So given x, and power, n, solve for X^n.
There's the easy way that's O(n)...
I can get it down to O(n/2), by doing
numSquares = n/2;
numOnes = n%2;
return (numSquares * x * x + numOnes * x);
Now there's a O(log(n)) solution, does anyone know how to do it? It can be done recursively.
The standard trick is to generate the powers of x in sequence x2, x4, x8, x16, x32, ... and include those that are needed in the result.
Well, you know that xa+b = xa xb so...
int pow(int x, unsigned int y)
{
if (y == 0) return 1;
if (y == 1) return x;
int a = y / 2;
int xa = pow(x, a);
if (a + a == y) // y even
return xa * xa;
else
return xa * xa * x;
}
You'll find an explanation here: Fast exponentiation.

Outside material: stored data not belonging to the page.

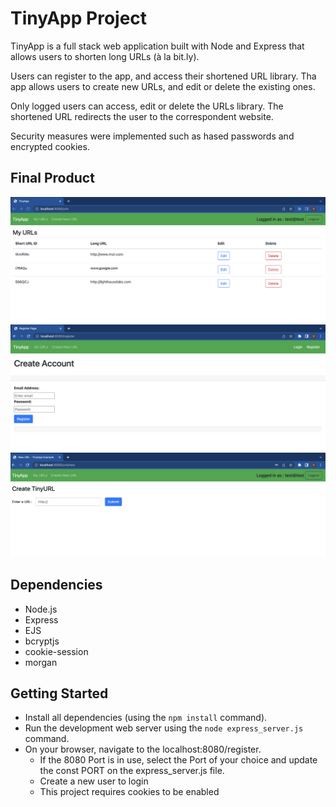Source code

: # TinyApp Project

TinyApp is a full stack web application built with Node and Express that allows users to shorten long URLs (à la bit.ly).

Users can register to the app, and access their shortened URL library. Tha app allows users to create new URLs, and edit or delete the existing ones.

Only logged users can access, edit or delete the URLs library. The shortened URL redirects the user to the correspondent website. 

Security measures were implemented such as hased passwords and encrypted cookies. 

## Final Product

![Only logged users can access and see their URLs. They can edit and delete existing URLs from their database](https://github.com/marcelaamf/tinyapp-/blob/main/docs/urls-page.png?raw=true)
![New users can register to the app](https://github.com/marcelaamf/tinyapp-/blob/main/docs/register-page.png?raw=true)
![Users can create new shortened urls and save them in the database](https://github.com/marcelaamf/tinyapp-/blob/main/docs/create-short-urls-page.png?raw=true)

## Dependencies

- Node.js
- Express
- EJS
- bcryptjs
- cookie-session
- morgan

## Getting Started

- Install all dependencies (using the `npm install` command). 
- Run the development web server using the `node express_server.js` command.
- On your browser, navigate to the localhost:8080/register.
  - If the 8080 Port is in use, select the Port of your choice and update the const PORT on the express_server.js file.
  - Create a new user to login 
  - This project requires cookies to be enabled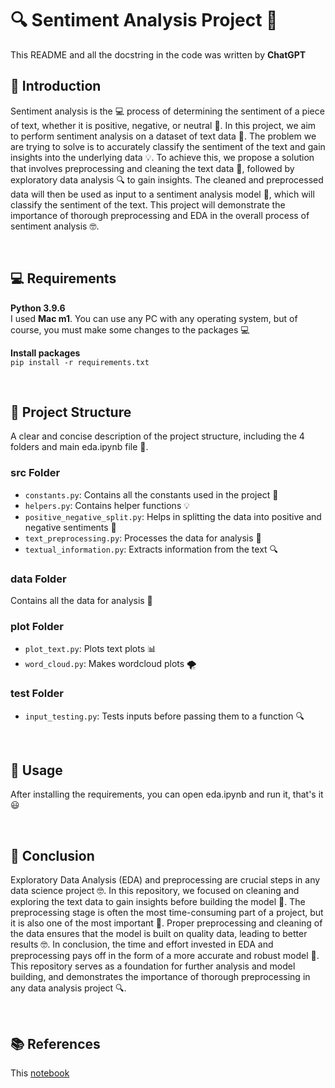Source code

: # 🔍 Sentiment Analysis Project 🤔

This README and all the docstring in the code was written by **ChatGPT**

## 📜 Introduction
Sentiment analysis is the 💻 process of determining the sentiment of a piece of text, whether it is positive, negative, or neutral 🤔. In this project, we aim to perform sentiment analysis on a dataset of text data 💬. The problem we are trying to solve is to accurately classify the sentiment of the text and gain insights into the underlying data 💡. To achieve this, we propose a solution that involves preprocessing and cleaning the text data 🧼, followed by exploratory data analysis 🔍 to gain insights. The cleaned and preprocessed data will then be used as input to a sentiment analysis model 🧠, which will classify the sentiment of the text. This project will demonstrate the importance of thorough preprocessing and EDA in the overall process of sentiment analysis 🤓.

<br>

## 💻 Requirements
**Python 3.9.6**  
I used **Mac m1**. You can use any PC with any operating system, but of course, you must make some changes to the packages 💻  

**Install packages**  
`pip install -r requirements.txt`

<br>

## 📂 Project Structure
A clear and concise description of the project structure, including the 4 folders and main eda.ipynb file 💾.


### src Folder
* `constants.py`: Contains all the constants used in the project 🔖
* `helpers.py`: Contains helper functions 💡
* `positive_negative_split.py`: Helps in splitting the data into positive and negative sentiments 🤗
* `text_preprocessing.py`: Processes the data for analysis 🧼
* `textual_information.py`: Extracts information from the text 🔍


### data Folder
Contains all the data for analysis 💾


### plot Folder
* `plot_text.py`: Plots text plots 📊
* `word_cloud.py`: Makes wordcloud plots 🌪️


### test Folder
* `input_testing.py`: Tests inputs before passing them to a function 🔍

<br>

## 🚀 Usage
After installing the requirements, you can open eda.ipynb and run it, that's it 😃

<br>

## 🏁 Conclusion
Exploratory Data Analysis (EDA) and preprocessing are crucial steps in any data science project 🤓. In this repository, we focused on cleaning and exploring the text data to gain insights before building the model 🧠. The preprocessing stage is often the most time-consuming part of a project, but it is also one of the most important 💯. Proper preprocessing and cleaning of the data ensures that the model is built on quality data, leading to better results 🤓. In conclusion, the time and effort invested in EDA and preprocessing pays off in the form of a more accurate and robust model 💪. This repository serves as a foundation for further analysis and model building, and demonstrates the importance of thorough preprocessing in any data analysis project 🔍.

<br>

## 📚 References
This [notebook](https://www.kaggle.com/code/derrelldsouza/imdb-sentiment-analysis-eda-ml-lstm-bert/notebook)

For some values of n, you can calculate x^n with fewer multiplications than by using the powers of two trick.
The usual implementation is something along these lines (cribbed from the wikipedia article):
long power(long x, unsigned long n)
{
long result = 1;
while (n > 0) {
/* n is odd, bitwise test */
if (n & 1) {
result *= x;
}
x *= x;
n /= 2; /* integer division, rounds down */
}
return result;
}
Recursion isn't necessary or (I'd say) particularly desirable, although it can win on obviousness:
long power(long x, unsigned long n)
{
if (n == 0) return 1;
long result = power(x, n/2); // x ^ (n/2)
result *= result; // x ^ (n/2)*2
if (n & 1) result *= x; // x ^ n
return result;
}
Of course in any version you overflow a long pretty quickly. You can apply the same algorithms to your favourite bigint representation, although any bigint library is going to include an integer power function already.
Both versions of the function above return 1 for power(0,0). You may or may not consider this a bug.
The answer above using exp and log requires 2 long PF power series evaluations, which is usually vastly slower the lg(n) method.